Epoca, n. 213 del 31 ottobre 1954, pp. 19-24
Fotografiamo i cattivi
In Parlamento bisognerebbe istallare alcune macchine da presa per ritrarre i deputati che ricorrono alla violenza. Questi, sostiene l’on. Marazza, dovrebbero venire puniti.
di Giorgio Vecchietti
“Signor deputato”, scrive un anonimo cittadino di Prato, “non permetta più che succedano queste cose. Lei autorizzi i commessi a usare il bastone”. L'on. Marrazza ha il tavolo ingombro di lettere, gliene arrivano centinaia ogni giorno, e tutte, più o meno, su questo tono. Ora è un “padre
i famiglia”, un “cittadino onesto”, “un contribuente che paga le tasse”; ora è un “gruppo di buoni italiani”, una comitiva di amici che si riunisce la sera al caffè e hanno deciso di scrivergli con quella foga, con quel bisogno urgente di applaudire e di imprecare insieme che prende sempre la nostra provincia, dopo un grande avvenimento sportivo e una sciagura nazionale. Tutti presentano indignatissimi contro la zuffa a Montecitorio, tutti condannano le violenza, ma quasi tutti finiscono, come il cittadino pratese, per consigliare con naturalezza altra violenza, attribuendo a Marrazza dei poteri che non ha, ma che si vorrebbe che avesse. Bene lettere che lasciano perplessi.

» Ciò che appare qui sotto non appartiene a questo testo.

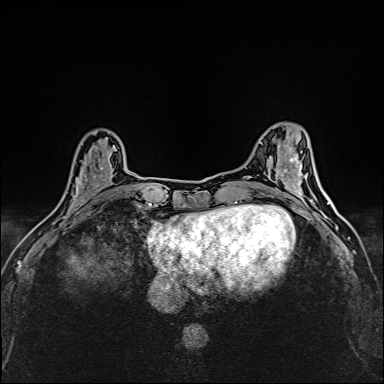
Breast MRI (dynamic contrast-enhanced), one axial slice; position 51 of 160 along the scan axis; dynamic contrast-enhanced series, time point 2 of 6 at this slice position (early post-contrast); 1.5 T; TE 2.4 ms, TR 5.2 ms; 1 mm slice thickness; 384 × 384 image matrix, field of view 290 × 290 mm. Female patient.
Structures marked on this image (semi-automatically segmented with operator editing):
- enhancing-tissue mask used for the functional tumour volume (all voxels passing the contrast-enhancement thresholds inside the analysis volume; usually the tumour): bounding box <69,145,114,214> (left, top, right, bottom; pixels)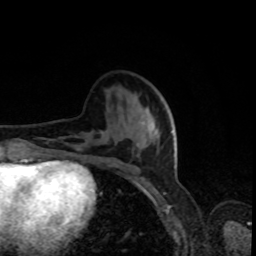
Breast MRI, one axial slice. Position 30 of 80 along the scan axis. Cropped to one breast. Dynamic contrast-enhanced series, time point 2 of 8 at this slice position (early post-contrast). 1.5 T. TE 4.2 ms, TR 7 ms. 256 × 256 image matrix. Female patient.
Structures marked on this image (semi-automatically segmented with operator editing):
- enhancing-tissue mask used for the functional tumour volume (all voxels passing the contrast-enhancement thresholds inside the analysis volume; usually the tumour): bounding box <77,148,116,166> (left, top, right, bottom; pixels)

Viviamo, non bisogna dimenticarlo, in tempi così politicizzati, così avvelenati dalla politica più stretta e gelosa, che persino le buone o le cattive maniere possono avere una “qualificazione” ed essere variamente accettate come manifestazioni di “sinistra” o di “destra”. Lo stesso accade, del resto, fuori del Parlamento e dei partiti. A differenza del suo collega di cinquant’anni fa, oggi, ad esempio, il professore che boccia uno scolaro ignorante si espone a un doppio rischio: di buscarsi una pallottola in fronte e di beccarsi la patente di “reazionario”. Ma poiché il Parlamento deve pur funzionare nonostante i pugni e i calci degli onorevoli, così come funziona la scuola, nonostante le sparatorie dei bocciati, Achille Marazza si è messo al lavoro con animo tranquillo e con qualche speranza di veder accolta la sua proposta.
“Di incidenti”, egli spiega, “se ne contano ormai a decine. Ogni volta il Paese ne fa scandalo, ma poi non si provvede, e rimane soltanto l’accresciuta diffidenza verso il regime parlamentare.
Noi abbiamo combattuto per instaurarlo. Non possiamo accettare silenziosamente che il suo prestigio sia ferito a morte e che si rafforzi nell'opinione pubblica la convinzione che il sistema non è rispettabili, dunque, occorre provvedere”. [...]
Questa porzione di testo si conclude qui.